Collected data entries

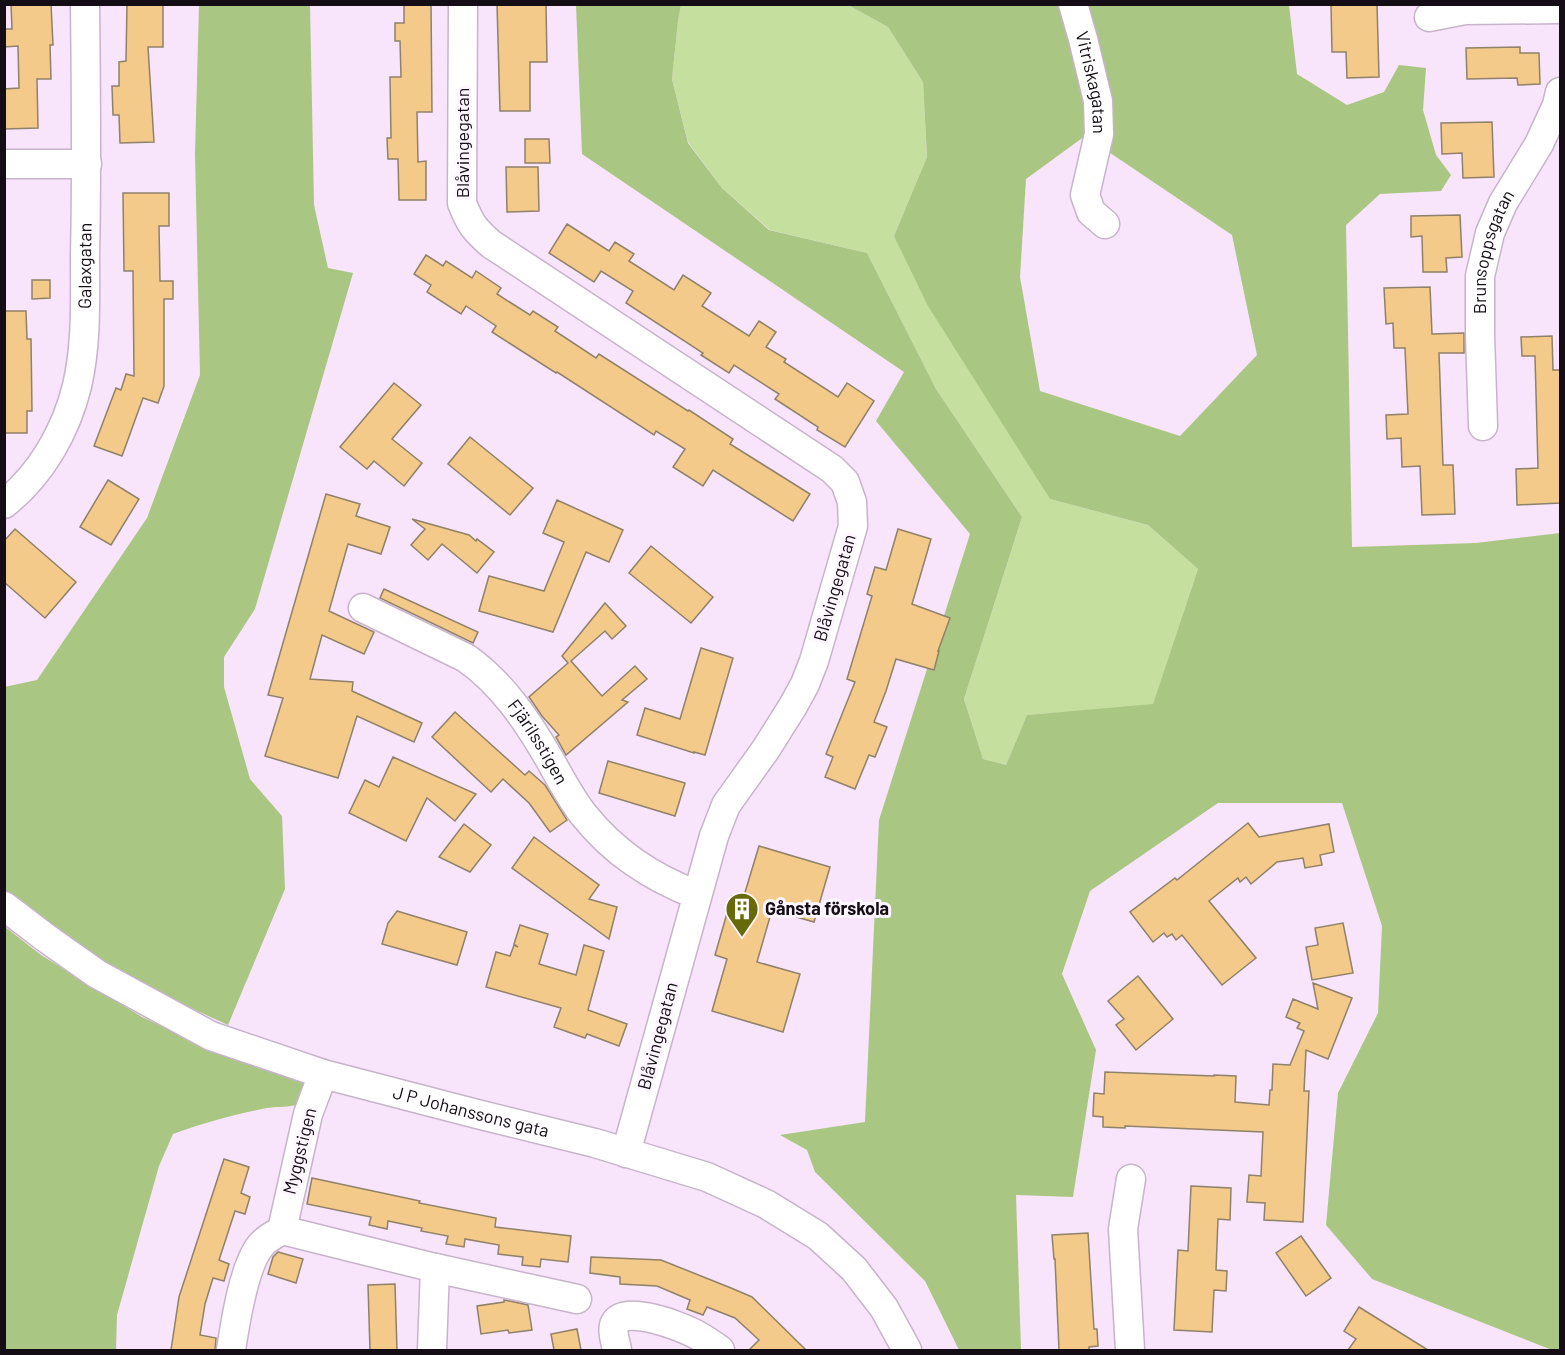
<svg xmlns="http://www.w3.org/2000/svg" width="1565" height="1355" font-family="Barlow,sans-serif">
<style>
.green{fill:#c5e09e}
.forest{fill:#aac683;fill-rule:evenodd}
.building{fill:#f3ca89;stroke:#90816a;stroke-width:1.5}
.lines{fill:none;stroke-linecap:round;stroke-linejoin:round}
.minor-casing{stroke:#c7b4ca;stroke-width:31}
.minor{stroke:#fff;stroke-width:28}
.labels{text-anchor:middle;stroke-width:6;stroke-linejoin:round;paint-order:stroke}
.street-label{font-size:18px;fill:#140d15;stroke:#fef6ff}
.poi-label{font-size:18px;font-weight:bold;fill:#140d15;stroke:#fef6ff;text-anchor:start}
</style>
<rect width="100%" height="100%" fill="#f8e4fb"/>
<!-- green -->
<polygon class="green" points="681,5 848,5 888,27 923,82 927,157 894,236 1050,499 1148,525 1198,569 1153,705 1027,715 1006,765 983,759 964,699 1022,517 936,389 867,253 770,230 722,188 688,142 672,79 678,21"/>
<!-- forest -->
<g class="forest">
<polygon points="199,5 310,5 314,205 328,268 353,273 255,609 224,657 224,687 250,779 282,816 285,889 228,1025 154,991 104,962 16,901 5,890 4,687 37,680 147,518 200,375 195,154"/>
<path d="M576,5H681L678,21L672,79L688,143L722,188L769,230L867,253L936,389L1022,517L964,699L983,759L1006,765L1027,715L1153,704L1198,569L1148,525L1050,499L928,306L894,236L927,157L923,82L888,27L848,5H1289L1297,74L1347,105L1384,92L1399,65L1426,68L1423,110L1436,155L1451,175L1441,191L1380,194L1346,225L1352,547L1476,543L1560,533V1350H1552L1372,1279L1326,1225L1338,1093L1378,1013L1382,926L1342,803H1218L1090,891L1062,974L1096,1050L1073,1197L1016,1195L1021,1350H959L925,1281L815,1172L807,1150L780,1135L865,1122L879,820L970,534L876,421L904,372L582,154ZM1085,136L1232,235L1257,355L1180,436L1040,391L1020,277L1026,179Z"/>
<path d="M4,926L41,955L142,1017L205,1046L303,1082V1091L299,1104C288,1108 279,1106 267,1108C236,1114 203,1123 173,1134L159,1166L117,1315L116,1350H5Z"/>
</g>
<!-- building -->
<g class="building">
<polygon points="11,4 51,4 53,45 50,45 51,79 37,79 38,128 4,129 4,89 19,88 18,46 4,47 4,29 12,29"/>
<polygon points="127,4 163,4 163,47 148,47 154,142 120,143 119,115 113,115 112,86 119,86 119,62 126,61"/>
<polygon points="404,4 431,4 432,112 417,112 418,162 426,161 426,200 399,200 398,159 388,159 387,138 391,138 390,77 401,77 400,41 395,41 395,23 404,23"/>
<polygon points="497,4 546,4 547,62 530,62 530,111 500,111"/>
<polygon points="1331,4 1377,4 1379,77 1347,78 1346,52 1332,52"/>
<polygon points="1520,47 1520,53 1539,53 1540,84 1518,85 1517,78 1467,79 1466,48"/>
<polygon points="1492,122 1494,177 1463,178 1462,153 1442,154 1441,123"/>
<polygon points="525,139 549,139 550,163 525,163"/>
<polygon points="506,167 538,167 539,211 507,212"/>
<polygon points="123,193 169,193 169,226 159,226 160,281 173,281 173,299 164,299 164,386 158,403 143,398 122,456 94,446 116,388 121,390 126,374 134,376 133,271 124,271"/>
<polygon points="1460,215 1462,257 1446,258 1447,272 1423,272 1422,236 1411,237 1411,216"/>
<polygon points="567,224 609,251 615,242 634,254 629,261 674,290 683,275 711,293 702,306 749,336 759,321 776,332 766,347 786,359 784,362 838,397 847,383 874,401 845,447 817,430 818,427 775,399 779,394 734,365 729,373 701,355 703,353 626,303 633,291 601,271 594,282 549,253"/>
<polygon points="426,255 443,266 446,261 472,278 476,271 501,288 497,294 530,315 533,311 558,327 555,331 596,358 599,354 688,411 689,410 733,439 730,444 810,494 793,521 713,470 703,486 673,467 685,449 656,431 654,435 557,372 556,373 492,332 496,326 466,306 461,314 427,292 431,285 414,274"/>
<polygon points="32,280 50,280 50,298 32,299"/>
<polygon points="1430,287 1432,334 1464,333 1464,353 1439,353 1443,465 1453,465 1455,514 1422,515 1420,466 1402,467 1401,438 1387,439 1386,415 1408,414 1405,348 1394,348 1393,323 1386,324 1384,288"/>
<polygon points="4,311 26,311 27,339 31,339 32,411 27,411 27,433 4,433"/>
<polygon points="1552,336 1553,370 1560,370 1560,503 1517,505 1516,469 1538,468 1535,356 1522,356 1521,337"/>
<polygon points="394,383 421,405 392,439 422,463 404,486 374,461 367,469 340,447"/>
<polygon points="470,437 533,488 510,515 448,464"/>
<polygon points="108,480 139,499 111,545 80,527"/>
<polygon points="326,494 360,504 356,516 390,527 381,554 348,544 329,611 374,632 364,654 322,635 310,679 353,682 352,691 422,723 414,742 357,716 338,778 265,756 283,698 268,695"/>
<polygon points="557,500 623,530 609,562 586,552 553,632 479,611 489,576 544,591 564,542 543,533"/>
<polygon points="412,519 469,535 476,541 477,539 494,552 477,573 442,544 428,560 411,545 425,529"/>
<polygon points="15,529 76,582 45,618 4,582 4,541"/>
<polygon points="898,529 931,539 912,604 950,618 938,651 939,651 934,670 896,659 886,691 874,722 887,727 875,757 869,755 855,789 825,777 833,757 826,754 855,682 847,679 872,596 867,594 875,567 886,570"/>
<polygon points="651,546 713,597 691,623 629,573"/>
<polygon points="384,589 478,632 473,643 380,598"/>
<polygon points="605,603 626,626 612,639 605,631 571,661 602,696 635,666 647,679 622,700 628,702 566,755 556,737 559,735 542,716 529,697 568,663 562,656"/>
<polygon points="701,648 733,658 705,755 694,752 694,753 637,735 645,708 680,719"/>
<polygon points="455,712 525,775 529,771 545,785 567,820 550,832 529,803 503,779 491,792 432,737"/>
<polygon points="393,757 476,794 455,821 427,798 406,841 349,813 365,780 379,787"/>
<polygon points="608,761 685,783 675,816 599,793"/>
<polygon points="1248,823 1259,837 1329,824 1334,852 1320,855 1322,865 1305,868 1303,858 1277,862 1251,884 1246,877 1240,882 1238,878 1209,901 1256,958 1222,985 1182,935 1176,940 1172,934 1167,937 1164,933 1153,942 1130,912 1175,878 1177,880"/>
<polygon points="464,824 491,845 470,872 439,857"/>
<polygon points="534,837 599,885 589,899 617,907 609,939 512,868"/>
<polygon points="759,846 830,867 814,922 772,910 757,962 800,974 783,1032 712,1011 727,959 715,955 732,896 743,899"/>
<polygon points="397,911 467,932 457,965 382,944 388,923"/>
<polygon points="1343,923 1353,973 1312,980 1306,947 1318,945 1315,928"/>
<polygon points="520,925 548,934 539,964 576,975 584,945 604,951 588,1010 627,1024 619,1046 587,1034 585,1038 554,1027 561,1008 486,987 496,952 510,956 514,945 518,947 514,944"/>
<polygon points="1138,976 1173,1019 1136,1050 1116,1025 1124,1019 1108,1001"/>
<polygon points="1313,983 1352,998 1328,1059 1306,1050 1304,1091 1309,1091 1303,1222 1264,1220 1265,1203 1247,1202 1249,1175 1261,1176 1263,1132 1125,1126 1125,1128 1103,1127 1103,1117 1093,1116 1094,1093 1104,1094 1105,1072 1214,1076 1214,1075 1236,1076 1235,1102 1269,1105 1270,1090 1272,1090 1273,1064 1290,1065 1304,1031 1297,1028 1300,1023 1286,1017 1293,999 1318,1009"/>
<polygon points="224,1159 249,1167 241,1193 250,1197 245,1214 235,1211 219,1260 229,1264 224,1281 213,1278 205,1304 200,1335 216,1338 215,1350 171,1350 179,1297"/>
<polygon points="312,1178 420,1201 419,1203 496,1218 495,1227 571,1236 568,1262 541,1259 540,1267 522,1265 523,1257 498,1254 499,1245 465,1239 464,1247 446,1244 448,1236 421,1231 422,1228 388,1221 387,1229 369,1225 371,1217 307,1204"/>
<polygon points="1191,1186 1231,1188 1230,1220 1218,1219 1216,1270 1227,1271 1226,1291 1214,1290 1212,1332 1174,1330 1178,1250 1188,1251"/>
<polygon points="1088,1233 1094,1329 1097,1329 1098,1346 1089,1347 1089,1350 1059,1350 1055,1259 1054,1259 1052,1235"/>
<polygon points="1301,1236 1331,1278 1306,1296 1276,1253"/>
<polygon points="278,1252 303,1259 296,1283 268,1274 273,1257"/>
<polygon points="591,1257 661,1260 731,1288 752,1297 806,1350 749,1350 759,1340 735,1318 707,1307 703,1315 687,1309 690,1300 657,1286 620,1284 620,1277 590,1273"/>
<polygon points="395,1284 397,1350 370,1350 368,1285"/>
<polygon points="504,1300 528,1305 532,1330 509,1333 508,1330 481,1334 477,1306 504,1302"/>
<polygon points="1359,1307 1428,1350 1348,1350 1356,1339 1344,1331"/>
<polygon points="577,1329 581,1350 554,1350 551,1334"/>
</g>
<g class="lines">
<!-- minor casing -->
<g class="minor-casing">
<g id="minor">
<path d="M463,4L462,203C470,224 475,230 491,244L832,469L845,482L852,502L853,526L814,661L805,684L793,706L766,749L726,805L714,836L626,1153"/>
<path id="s1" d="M1073,4L1083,39L1098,101L1099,134L1085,195L1091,212L1105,224"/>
<polyline points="1429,17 1465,10 1560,9"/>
<polyline points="4,164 87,164"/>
<path id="s2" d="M1483,426L1480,334V276L1490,233L1503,203L1539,144L1557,105L1560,92"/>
<path id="s3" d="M4,504C41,475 66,431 77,386C87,343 85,298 85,255C87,171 86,88 85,4"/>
<path id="s4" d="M363,608L466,658C503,684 528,722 550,760C560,778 570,797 583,814C614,853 651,877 697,895"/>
<path id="s5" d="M4,906L46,938L97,974L211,1036L323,1074L477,1114L595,1143L707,1177L766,1204L818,1236L854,1269L884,1308L907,1350"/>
<polyline points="323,1074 308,1114 282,1230 435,1268 577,1299"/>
<path d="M231,1350C235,1324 244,1263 262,1244C267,1238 276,1234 282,1230"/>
<polyline points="432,1350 435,1268"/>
<path d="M617,1350C616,1343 611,1330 615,1323C625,1304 683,1327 697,1335C705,1339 713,1345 720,1350"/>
<polyline points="1130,1350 1123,1229 1131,1179"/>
</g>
</g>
<!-- minor -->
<use href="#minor" class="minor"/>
</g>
<!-- icons -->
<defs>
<g id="building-pin" transform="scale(1.725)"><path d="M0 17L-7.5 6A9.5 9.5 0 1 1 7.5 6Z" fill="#666a0a" stroke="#fef6ff"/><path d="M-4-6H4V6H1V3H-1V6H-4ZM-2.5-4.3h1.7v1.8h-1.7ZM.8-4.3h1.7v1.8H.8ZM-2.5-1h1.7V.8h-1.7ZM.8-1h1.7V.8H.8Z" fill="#fff"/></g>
</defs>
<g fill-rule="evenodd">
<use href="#building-pin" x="742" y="909"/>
</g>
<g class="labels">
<!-- street labels -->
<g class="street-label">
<text dy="6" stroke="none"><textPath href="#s1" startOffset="81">Vitriskagatan</textPath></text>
<text transform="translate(463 143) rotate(-90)" y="6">Blåvingegatan</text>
<text dy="6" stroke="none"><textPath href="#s2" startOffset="176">Brunsoppsgatan</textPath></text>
<text dy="6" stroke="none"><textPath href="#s3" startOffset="262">Galaxgatan</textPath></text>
<text transform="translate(835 588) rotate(-74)" y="6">Blåvingegatan</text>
<text dy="6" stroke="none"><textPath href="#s4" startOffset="226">Fjärilsstigen</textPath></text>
<text transform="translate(658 1036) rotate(-75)" y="6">Blåvingegatan</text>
<text dy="6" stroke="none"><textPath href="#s5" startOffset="516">J P Johanssons gata</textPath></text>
<text transform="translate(300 1151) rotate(-76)" y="6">Myggstigen</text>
</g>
<!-- poi labels -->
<g class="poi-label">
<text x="765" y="915">Gånsta förskola</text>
</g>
</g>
<!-- border -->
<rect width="1565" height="1355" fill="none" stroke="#140d15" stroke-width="12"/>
</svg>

-- Your objective --
Find the lines above that hold "evenodd", then copy each of them.

-- Solution for this problem --
.forest{fill:#aac683;fill-rule:evenodd}
<g fill-rule="evenodd">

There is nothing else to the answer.